Lawyers for the U.S. Attorney’s office told an Atlanta-based appeals court this week President Joe Biden has authority to restrict federal contracting to businesses that make their employees get a COVID-19 vaccination.
“The principal question in this case is whether the President may require federal agencies to do business only with contractors that agree to require that their employees be vaccinated,” according to the brief filed Tuesday with the U.S. Court of Appeals for the Eleventh Circuit. “The answer to that question is yes.”
Lawyers for the Biden administration want the appeals panel to throw out a preliminary injunction against the contractor vaccine altogether “or, at a minimum,” limit it to plaintiffs who actually hold federal contracts. The mandate was effectively suspended by a U.S. District judge in December.
Numerous states, including some that host Department of Energy nuclear cleanup sites, and a contractors association filed legal arguments with the appeals court earlier this month urging that the preliminary injunction from U.S. District Judge Stan Baker of Georgia remain in place.
The federal brief, filed on behalf of the Office of Management and Budget, DOE and a slew of other federal agencies, said the mandate is supported by both the law and facts.

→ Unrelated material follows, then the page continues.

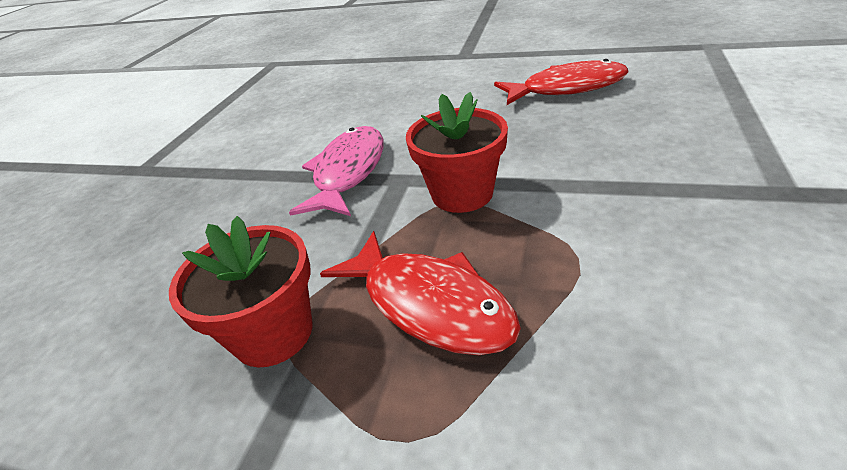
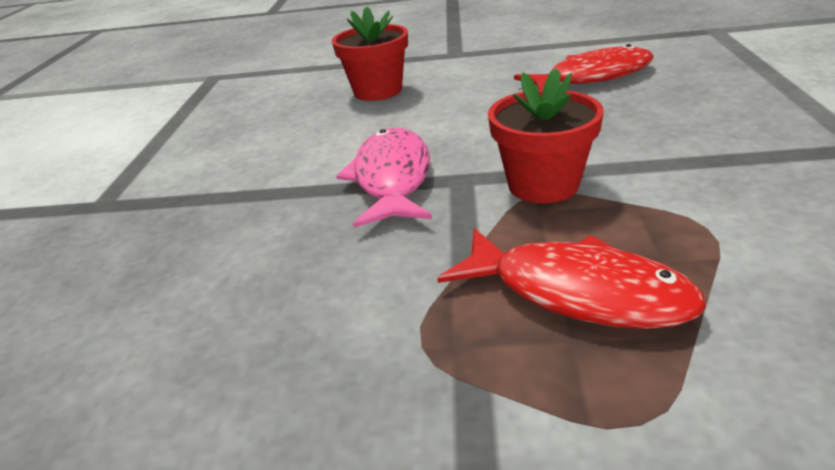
camera: 15 degrees left, 5 degrees down
(273, 333) = (409, 350): red flower pot -> red flower pot (378, 91)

The policy was drafted by a federal COVID-19 safety task force following a Biden executive order in September.
“Directing the inclusion of a COVID-19 safety clause reduces the likelihood that contractor employees will contract a severe and highly transmissible illness and thus enables the government to avoid entering into costly contract modification extensions or paying millions of dollars in unanticipated leave expenses,” government lawyers argue.
The U.S. government brief argues this is not a big expansion of federal regulation, “because the President exercised only his proprietary authority―as purchaser of services―to impose conditions on the performance of federal contracts.”
Given the reality of a pandemic that has claimed more than 940,000 lives, the acting head of the Office of Management and Budget used a clause to skip a public comment period, where “urgent and compelling circumstances make compliance with the requirements impracticable,” the federal attorneys argue. “[S]ince the commencement of this appeal, roughly 29 million more COVID-19 cases have been reported in the United States.”
The biggest harm plaintiffs claim from the vaccination mandate is some unknown number of employees might quit or be fired rather than take the shot, and this is highly speculative, the government says. United Airlines and Tyson Foods respectively are reporting 99.7% and 96% compliance with their vaccine requirements, according to the brief.
The DOE and other federal agencies suspended plans to terminate vaccine refusers after the restraining order in December.